** Opening Source extract block **
Friday, June 20, 2014

The Grapes are Looking Good!

Well, Mom is in Europe and we are at our beloved kennel, Tappen Hill -- but we asked Zach to send us some pictures and his impressions from the last visit, when he, Filiberto and Tony went to the Don Miguel Vineyard. He sent us these and we thought you would like to see them!

Good news is, the grapes are growing beautifully and we are most excited about how they are developing. So far the vines are very healthy, with no signs of powdery mildew (oidium) or bunch rot (botrytis), our natural arch-enemies!

The Pinot Noir clusters are loose and don't
look like they will be tight this year!

The Chardonnay clusters are showing some 'peas and pumpkins' but look very healthy

The 'Earthquake Block' Pinot Noir (Pommard clone) looks even better than a few weeks ago

The shoots are still actively growing, for the most part, and fruit exposure is good, even though the vines have not been leafed yet.
Clusters are big in the Syrah, Tempranillo and Albarino; these are behind the Pinot Noir and Chardonnay. Here the clusters show some 'peas and pumpkins' -- smaller and normal-sized berries in the same cluster -- as a result of the brief rains during bloom, which will make for a smaller crop.
** Closing Source extract block **
** Opening Source data block **
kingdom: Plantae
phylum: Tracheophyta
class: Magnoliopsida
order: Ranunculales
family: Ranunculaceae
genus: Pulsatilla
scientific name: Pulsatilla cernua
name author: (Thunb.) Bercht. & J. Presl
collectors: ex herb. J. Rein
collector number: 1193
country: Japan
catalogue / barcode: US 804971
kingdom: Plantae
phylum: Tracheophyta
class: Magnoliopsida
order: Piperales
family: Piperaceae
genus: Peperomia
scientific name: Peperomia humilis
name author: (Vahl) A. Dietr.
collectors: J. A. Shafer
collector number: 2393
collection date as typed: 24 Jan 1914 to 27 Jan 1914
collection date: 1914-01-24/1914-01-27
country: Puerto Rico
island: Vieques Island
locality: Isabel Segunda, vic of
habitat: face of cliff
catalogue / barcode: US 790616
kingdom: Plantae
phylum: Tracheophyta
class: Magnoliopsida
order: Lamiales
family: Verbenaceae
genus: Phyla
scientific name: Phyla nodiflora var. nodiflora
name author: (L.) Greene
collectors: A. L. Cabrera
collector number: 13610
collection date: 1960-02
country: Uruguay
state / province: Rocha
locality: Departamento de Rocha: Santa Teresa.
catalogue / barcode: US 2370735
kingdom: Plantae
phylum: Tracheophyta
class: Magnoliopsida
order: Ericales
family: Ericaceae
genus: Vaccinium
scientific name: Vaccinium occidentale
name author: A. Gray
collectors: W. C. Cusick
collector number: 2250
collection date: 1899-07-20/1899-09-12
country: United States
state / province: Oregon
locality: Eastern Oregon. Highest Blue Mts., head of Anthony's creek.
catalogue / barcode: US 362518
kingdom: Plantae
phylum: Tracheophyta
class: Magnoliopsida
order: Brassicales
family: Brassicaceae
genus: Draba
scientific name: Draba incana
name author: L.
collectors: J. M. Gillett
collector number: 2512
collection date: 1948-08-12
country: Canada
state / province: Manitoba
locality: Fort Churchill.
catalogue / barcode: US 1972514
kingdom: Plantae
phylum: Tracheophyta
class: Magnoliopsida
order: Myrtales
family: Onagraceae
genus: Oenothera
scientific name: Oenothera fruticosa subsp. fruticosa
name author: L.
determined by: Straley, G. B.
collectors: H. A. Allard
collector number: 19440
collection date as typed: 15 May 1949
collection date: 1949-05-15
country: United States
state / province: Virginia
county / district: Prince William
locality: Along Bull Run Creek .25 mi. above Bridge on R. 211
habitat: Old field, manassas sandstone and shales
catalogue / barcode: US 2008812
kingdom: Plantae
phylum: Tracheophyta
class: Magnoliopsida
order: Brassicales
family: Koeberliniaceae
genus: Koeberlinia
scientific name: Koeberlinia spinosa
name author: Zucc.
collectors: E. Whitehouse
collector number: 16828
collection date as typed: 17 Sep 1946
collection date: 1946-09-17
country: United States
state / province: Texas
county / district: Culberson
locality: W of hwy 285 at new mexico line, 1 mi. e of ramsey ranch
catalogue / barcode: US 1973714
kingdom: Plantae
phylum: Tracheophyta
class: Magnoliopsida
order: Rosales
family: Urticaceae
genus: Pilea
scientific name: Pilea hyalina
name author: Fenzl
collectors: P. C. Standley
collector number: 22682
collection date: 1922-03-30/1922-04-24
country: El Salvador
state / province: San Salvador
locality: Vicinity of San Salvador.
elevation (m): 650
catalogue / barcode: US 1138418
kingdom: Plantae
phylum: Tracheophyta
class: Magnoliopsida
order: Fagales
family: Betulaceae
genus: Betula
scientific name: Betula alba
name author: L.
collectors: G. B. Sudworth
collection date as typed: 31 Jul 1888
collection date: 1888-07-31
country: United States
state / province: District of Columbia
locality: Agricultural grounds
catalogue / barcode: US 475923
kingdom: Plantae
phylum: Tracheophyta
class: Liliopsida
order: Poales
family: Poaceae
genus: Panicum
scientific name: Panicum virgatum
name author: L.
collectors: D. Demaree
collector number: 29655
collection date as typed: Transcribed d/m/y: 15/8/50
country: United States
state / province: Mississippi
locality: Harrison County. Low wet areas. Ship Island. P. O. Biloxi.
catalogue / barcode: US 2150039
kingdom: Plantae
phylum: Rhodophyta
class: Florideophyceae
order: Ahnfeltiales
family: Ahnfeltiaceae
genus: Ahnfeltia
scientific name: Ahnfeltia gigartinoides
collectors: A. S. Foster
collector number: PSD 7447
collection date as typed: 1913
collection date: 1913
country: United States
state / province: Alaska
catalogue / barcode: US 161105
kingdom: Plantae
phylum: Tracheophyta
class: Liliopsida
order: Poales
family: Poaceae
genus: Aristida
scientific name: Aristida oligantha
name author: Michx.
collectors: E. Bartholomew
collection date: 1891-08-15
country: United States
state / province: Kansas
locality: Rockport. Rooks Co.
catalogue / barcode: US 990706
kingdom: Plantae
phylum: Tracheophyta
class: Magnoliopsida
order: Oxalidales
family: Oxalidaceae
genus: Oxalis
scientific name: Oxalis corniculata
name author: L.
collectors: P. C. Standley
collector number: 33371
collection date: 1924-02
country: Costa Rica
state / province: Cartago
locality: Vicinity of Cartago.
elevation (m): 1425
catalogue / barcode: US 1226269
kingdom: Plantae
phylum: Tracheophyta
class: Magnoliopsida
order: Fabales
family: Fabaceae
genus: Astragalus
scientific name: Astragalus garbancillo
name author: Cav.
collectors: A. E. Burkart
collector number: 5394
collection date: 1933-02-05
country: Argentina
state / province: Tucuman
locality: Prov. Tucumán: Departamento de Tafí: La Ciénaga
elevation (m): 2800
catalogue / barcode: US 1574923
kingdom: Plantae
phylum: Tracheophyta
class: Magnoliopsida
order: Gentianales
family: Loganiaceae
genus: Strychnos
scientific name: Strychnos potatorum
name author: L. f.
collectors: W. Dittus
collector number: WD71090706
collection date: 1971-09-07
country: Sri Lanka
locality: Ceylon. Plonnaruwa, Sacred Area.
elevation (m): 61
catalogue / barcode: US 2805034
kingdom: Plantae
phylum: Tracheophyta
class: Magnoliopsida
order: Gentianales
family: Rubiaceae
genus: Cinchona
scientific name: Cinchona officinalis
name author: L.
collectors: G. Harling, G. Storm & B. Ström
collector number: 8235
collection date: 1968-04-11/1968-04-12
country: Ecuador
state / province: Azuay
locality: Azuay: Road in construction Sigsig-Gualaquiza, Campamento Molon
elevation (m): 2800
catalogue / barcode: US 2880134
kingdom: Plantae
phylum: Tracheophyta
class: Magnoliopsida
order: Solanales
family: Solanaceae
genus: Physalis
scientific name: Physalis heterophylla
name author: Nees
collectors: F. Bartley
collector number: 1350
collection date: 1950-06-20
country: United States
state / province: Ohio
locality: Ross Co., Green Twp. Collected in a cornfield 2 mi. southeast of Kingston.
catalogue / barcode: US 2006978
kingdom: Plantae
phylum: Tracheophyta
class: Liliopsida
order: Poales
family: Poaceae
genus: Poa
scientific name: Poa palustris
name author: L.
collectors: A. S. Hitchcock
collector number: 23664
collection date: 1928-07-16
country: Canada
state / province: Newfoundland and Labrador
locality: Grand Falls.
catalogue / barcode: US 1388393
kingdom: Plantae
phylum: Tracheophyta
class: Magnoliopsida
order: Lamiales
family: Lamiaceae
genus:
** Closing Source data block **
Exercise set ▸
**1.** Translate this sentence from the vineyard update into Spanish: "So far the vines are very healthy, with no signs of powdery mildew (oidium) or bunch rot (botrytis), our natural arch-enemies!"
**2.** Write the next part of the vineyard update, picking up after its final sentence.

Answers to the exercises ▸
**1.** Hasta ahora las vides están muy sanas, sin señales de oídio (oidium) ni de podredumbre del racimo (botrytis), ¡nuestros archienemigos naturales!

**2.**
But at this point, all these are projections and a lot can still happen to change the outlook; so we keep our fingers crossed!

Wednesday, June 4, 2014

The Flowers Have Become Real Grapes!

The fruit set has been very good and we are very optimistic about the new harvest! The canopies look healthy and early yield estimates are higher than average, which would make this the third consecutive large crop - something almost unprecedented. Of course that's if everything stays perfect until harvest, as many factors can still affect the crop size and quality.

Filiberto, Mom and I walked by the new Albariño planting to check the 'take' of the new grafts

Only a week after field grafting, the first leaves are appearing already and they all look very healthy!

The new clusters are healthy and nicely sized

I learned a little viticulture lesson that I found really interesting! The vine has a perfect flower, in that it has both the female part (ovary) and male part (stigma) in it - therefore it is self-pollinating. The flower also has a cap over it, which it sheds after fruit set.

Our insectary, pictured in my last blog, attracts insects that will pollinate other flowers, but not the vine flowers. Still, it helps create diversity - one of the principles of Biodynamics.

In the picture to the left you can see a cluster after fruit set, with some brown caps still on, as well as some dead flowers (brown dots) that never were pollinated so they didn't become fruit. 

If you shake the cluster or pass your hand over it, both the caps and the flowers that didn't make it fall off. Mom showed me and it's very neat!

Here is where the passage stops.